** Opening Supplied entries block **

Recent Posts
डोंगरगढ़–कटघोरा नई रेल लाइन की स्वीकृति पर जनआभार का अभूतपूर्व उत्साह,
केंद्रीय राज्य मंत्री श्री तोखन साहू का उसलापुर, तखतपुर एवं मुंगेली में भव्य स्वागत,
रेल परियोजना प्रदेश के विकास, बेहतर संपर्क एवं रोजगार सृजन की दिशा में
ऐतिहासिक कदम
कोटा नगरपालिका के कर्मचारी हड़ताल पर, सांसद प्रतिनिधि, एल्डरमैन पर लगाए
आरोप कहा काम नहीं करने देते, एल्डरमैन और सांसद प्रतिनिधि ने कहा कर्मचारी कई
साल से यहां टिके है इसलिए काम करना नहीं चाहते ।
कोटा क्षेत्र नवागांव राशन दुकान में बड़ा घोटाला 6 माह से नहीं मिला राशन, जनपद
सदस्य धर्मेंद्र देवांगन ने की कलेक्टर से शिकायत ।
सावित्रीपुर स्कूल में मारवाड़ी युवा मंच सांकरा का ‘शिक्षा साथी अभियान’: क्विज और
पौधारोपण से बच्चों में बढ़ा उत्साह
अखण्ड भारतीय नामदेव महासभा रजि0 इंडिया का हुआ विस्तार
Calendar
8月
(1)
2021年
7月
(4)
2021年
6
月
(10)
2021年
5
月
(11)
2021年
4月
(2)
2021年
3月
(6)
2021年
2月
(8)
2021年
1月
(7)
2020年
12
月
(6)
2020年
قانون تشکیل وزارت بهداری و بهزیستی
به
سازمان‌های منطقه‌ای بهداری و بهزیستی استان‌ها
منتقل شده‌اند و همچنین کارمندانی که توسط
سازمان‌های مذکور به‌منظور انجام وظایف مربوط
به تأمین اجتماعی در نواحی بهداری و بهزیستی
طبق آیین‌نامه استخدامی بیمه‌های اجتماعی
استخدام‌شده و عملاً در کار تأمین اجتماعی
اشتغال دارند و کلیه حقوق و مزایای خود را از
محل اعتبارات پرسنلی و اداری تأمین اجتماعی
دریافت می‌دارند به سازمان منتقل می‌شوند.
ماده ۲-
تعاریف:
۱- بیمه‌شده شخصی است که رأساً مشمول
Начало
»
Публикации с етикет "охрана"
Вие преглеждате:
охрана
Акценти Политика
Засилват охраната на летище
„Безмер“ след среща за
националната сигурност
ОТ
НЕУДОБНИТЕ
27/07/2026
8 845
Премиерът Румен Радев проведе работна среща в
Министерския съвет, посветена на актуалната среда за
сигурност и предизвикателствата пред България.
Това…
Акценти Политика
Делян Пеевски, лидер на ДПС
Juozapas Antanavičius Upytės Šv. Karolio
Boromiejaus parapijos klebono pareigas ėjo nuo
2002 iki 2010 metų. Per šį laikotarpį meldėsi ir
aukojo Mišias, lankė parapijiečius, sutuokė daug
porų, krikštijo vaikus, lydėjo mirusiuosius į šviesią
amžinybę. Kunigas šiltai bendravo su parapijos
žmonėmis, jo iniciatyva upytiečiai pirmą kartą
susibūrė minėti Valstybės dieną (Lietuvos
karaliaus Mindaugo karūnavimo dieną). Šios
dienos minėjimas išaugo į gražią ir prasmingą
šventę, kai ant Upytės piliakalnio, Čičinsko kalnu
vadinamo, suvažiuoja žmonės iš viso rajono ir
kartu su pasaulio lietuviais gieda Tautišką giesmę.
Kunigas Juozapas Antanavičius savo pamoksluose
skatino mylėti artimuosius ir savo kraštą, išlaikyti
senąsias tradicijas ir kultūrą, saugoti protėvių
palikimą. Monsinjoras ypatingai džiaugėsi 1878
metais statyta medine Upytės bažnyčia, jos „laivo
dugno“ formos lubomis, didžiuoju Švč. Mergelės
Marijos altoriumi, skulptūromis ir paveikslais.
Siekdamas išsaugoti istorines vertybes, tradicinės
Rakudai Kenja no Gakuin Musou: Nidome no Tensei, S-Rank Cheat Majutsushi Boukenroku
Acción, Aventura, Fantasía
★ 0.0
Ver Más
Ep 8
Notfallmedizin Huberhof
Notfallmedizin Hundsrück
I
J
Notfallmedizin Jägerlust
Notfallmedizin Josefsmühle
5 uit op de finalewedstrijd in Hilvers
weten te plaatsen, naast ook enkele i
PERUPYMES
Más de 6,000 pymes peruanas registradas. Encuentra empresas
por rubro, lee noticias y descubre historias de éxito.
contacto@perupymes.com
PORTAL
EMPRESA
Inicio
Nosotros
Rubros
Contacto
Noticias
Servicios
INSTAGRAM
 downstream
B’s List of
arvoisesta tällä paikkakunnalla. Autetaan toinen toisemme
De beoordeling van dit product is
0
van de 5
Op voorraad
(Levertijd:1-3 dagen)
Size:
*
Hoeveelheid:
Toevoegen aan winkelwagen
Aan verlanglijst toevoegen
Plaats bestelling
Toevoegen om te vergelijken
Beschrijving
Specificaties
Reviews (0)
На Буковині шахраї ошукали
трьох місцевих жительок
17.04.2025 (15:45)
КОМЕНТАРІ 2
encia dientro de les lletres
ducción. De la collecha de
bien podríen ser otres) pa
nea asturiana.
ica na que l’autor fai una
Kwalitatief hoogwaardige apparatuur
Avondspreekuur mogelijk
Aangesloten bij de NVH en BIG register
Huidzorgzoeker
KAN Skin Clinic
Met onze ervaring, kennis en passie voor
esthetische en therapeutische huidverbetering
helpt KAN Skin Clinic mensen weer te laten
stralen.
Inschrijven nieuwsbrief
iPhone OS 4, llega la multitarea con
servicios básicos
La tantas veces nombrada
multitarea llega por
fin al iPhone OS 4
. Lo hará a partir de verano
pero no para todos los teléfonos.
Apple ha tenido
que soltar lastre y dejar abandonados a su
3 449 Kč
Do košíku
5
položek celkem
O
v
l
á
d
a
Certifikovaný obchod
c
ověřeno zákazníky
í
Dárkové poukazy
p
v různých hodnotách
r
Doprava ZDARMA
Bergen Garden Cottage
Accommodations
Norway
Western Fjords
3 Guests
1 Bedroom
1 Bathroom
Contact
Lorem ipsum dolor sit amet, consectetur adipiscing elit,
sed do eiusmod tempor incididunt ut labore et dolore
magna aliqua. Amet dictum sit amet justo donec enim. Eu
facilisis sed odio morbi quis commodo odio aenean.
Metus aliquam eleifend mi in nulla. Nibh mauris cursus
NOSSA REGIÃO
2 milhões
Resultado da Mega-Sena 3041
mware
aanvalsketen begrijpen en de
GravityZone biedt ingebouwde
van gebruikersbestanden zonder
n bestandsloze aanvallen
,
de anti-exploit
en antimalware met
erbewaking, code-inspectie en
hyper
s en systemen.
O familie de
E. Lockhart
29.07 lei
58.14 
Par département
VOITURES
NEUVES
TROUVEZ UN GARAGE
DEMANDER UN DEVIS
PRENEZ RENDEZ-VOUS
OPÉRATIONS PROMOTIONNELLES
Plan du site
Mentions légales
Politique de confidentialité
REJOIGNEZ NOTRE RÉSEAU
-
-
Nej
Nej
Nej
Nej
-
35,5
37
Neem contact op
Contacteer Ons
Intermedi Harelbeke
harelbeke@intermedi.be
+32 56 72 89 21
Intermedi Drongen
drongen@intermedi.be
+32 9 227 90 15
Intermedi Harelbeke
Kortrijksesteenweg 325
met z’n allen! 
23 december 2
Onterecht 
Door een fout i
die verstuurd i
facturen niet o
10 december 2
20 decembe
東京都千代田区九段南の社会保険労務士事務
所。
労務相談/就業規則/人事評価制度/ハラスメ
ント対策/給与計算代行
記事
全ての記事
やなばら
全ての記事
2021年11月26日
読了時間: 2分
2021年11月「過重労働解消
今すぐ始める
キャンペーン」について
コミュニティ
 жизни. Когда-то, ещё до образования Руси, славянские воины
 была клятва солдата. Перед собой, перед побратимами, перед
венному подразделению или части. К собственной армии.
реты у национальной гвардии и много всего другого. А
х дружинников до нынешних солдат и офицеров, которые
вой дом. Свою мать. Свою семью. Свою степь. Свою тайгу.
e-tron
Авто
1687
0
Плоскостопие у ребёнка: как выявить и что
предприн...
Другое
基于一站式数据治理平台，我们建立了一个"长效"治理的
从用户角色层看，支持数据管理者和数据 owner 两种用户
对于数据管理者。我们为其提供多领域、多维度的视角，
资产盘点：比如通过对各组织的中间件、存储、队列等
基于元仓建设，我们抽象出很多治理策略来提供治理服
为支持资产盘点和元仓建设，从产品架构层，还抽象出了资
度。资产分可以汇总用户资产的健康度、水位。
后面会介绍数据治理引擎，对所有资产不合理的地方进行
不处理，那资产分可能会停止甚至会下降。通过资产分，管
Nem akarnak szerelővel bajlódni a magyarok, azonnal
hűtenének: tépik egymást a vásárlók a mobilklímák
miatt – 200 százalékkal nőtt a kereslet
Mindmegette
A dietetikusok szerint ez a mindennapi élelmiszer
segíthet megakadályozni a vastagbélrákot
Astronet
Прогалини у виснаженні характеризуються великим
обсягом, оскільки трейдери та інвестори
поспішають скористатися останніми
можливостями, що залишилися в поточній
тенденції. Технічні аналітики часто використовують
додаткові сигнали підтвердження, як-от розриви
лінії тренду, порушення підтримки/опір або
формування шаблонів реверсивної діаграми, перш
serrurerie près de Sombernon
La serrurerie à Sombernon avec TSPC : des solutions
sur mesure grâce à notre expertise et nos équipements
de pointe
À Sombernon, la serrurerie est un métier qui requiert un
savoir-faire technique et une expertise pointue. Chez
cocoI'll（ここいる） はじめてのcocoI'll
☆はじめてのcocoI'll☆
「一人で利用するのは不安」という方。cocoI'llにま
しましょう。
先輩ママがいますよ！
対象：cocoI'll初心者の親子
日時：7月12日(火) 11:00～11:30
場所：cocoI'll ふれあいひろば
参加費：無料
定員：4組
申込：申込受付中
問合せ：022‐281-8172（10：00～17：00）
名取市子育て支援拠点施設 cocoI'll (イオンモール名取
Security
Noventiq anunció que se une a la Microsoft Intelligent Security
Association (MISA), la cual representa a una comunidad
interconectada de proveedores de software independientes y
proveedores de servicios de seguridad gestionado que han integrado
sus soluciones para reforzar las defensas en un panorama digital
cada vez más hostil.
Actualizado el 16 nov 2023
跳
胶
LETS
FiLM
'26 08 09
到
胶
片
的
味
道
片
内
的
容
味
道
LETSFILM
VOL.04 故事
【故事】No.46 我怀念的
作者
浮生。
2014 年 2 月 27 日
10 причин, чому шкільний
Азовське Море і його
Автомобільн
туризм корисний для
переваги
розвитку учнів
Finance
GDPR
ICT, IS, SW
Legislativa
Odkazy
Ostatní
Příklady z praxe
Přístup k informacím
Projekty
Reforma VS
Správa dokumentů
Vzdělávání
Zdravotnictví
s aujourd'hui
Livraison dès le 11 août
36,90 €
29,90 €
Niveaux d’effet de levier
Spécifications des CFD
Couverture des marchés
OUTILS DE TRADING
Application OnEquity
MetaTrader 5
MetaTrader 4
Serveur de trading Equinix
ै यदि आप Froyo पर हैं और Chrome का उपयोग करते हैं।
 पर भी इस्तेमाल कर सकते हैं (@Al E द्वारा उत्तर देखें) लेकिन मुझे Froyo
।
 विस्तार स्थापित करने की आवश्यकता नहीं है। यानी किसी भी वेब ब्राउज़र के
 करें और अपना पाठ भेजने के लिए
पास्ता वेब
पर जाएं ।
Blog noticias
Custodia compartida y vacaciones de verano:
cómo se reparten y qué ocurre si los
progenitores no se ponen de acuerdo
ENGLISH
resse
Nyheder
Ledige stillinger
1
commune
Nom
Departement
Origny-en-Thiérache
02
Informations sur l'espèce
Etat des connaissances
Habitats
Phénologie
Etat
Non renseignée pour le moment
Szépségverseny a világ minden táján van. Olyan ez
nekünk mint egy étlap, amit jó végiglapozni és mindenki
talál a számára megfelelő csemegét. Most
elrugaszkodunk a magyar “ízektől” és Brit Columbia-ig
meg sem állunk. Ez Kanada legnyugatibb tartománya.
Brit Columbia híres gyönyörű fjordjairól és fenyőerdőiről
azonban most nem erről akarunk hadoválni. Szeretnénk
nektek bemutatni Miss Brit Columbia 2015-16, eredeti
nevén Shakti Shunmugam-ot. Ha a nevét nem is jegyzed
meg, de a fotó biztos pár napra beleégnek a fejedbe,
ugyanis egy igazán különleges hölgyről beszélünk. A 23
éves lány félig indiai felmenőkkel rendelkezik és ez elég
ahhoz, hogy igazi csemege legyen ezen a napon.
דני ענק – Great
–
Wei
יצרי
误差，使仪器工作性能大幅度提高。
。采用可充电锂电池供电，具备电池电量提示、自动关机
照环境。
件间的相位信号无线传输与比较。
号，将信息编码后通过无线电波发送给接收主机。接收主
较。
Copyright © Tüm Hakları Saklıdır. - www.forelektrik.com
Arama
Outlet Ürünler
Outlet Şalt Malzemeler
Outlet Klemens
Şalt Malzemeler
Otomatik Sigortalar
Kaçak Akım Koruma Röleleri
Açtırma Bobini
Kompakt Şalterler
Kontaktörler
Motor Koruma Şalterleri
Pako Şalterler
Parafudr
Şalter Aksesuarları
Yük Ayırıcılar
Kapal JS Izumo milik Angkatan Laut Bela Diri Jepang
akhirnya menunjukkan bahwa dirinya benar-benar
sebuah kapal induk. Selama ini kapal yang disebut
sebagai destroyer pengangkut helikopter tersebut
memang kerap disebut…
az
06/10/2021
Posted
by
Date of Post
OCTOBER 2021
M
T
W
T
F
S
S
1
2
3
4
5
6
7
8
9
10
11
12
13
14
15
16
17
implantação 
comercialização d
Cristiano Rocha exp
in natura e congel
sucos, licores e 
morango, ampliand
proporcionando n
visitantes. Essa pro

** Closing Supplied entries block **

- Exercise details -
Among the lines above, list those that contain the word "disebut".

- Written solution -
sebuah kapal induk. Selama ini kapal yang disebut
memang kerap disebut…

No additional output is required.